The Trusted Computing Group's Trusted Network Connect (TNC) is an industry-supported working group developing NAC architecture documents and standards. The first public documents came out of TCG's TNC in 2005 after a year of work, and the group has continued to publish NAC standards and fill out its NAC architecture every year.
One of the main attributes of the TNC architecture for NAC is that it combined authentication and end-point security posture checking into a single unified protocol. TNC defined the protocol to run over 802.1X (most useful in a one-device-per-switch-port or wireless environment) as well as SSL (useful in more generic environments, such as over VPN tunnels or in routed networks where switch management is undesirable).
When Microsoft released Windows Server 2008, the Microsoft NAP (Network Access Protection) and TNC NAC protocols were linked so that Windows Vista, Windows XP (with service pack 3, which includes the NAC client), and Windows 7 are all interoperable with products that follow the TNC NAC protocols.

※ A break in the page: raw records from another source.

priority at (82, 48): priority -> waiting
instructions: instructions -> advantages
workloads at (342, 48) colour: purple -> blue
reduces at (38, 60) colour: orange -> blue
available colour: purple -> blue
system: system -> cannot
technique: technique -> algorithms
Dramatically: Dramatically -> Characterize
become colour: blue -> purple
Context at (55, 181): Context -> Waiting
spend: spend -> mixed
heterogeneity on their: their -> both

This gave TNC significant legitimacy; because it means that every contemporary Windows client is now "TNC compatible" out of the box, which removes the need to install a specific NAC client on Windows devices. No additional client means faster and simpler deployment for network managers.
When TNC first started working on NAC architectures and protocols, Cisco refused to participate, insisting instead that it should take place in the IETF. This led to the founding of the IETF Network Endpoint Assessment (NEA) working group, co-chaired by Susan Thomson (of Cisco) and Stephen Hanna (of Juniper). Slowly, NEA has built their own NAC architecture and protocols, and released three RFCs. All the NEA work is being closely linked to the TNC work, so that the RFCs are compatible with the TNC protocol specifications.
Last month, TNC announced a certification program, which will allow participating vendors to receive a stamp of approval verifying that their products implement the TNC protocols correctly, and that their products are interoperable with other certified products.
Although we didn't find unanimous support for TNC standards among the vendors who participated in our head-to-head NAC testing, the work of the TNC (and the IETF NEA working group) is still important for two key reasons. First, it represents the main path forward for interoperable NAC products. With enterprise networks hosting more non-Windows devices than ever before, the need to have a multi-vendor approach to NAC continues to gain in importance.
The second reason is that these architectures are designed by security and network experts who are more interested in solving problems than getting a product to market quickly. While there are always commercial interests in any modern standards development, network managers can look to TNC and IETF-based products with some confidence that the primary design goal was security.
The standards wars that were so inflammatory five years ago have settled down to truce on all sides, and technically outstanding solutions from the best minds of Cisco, Microsoft, and the members of the TNC.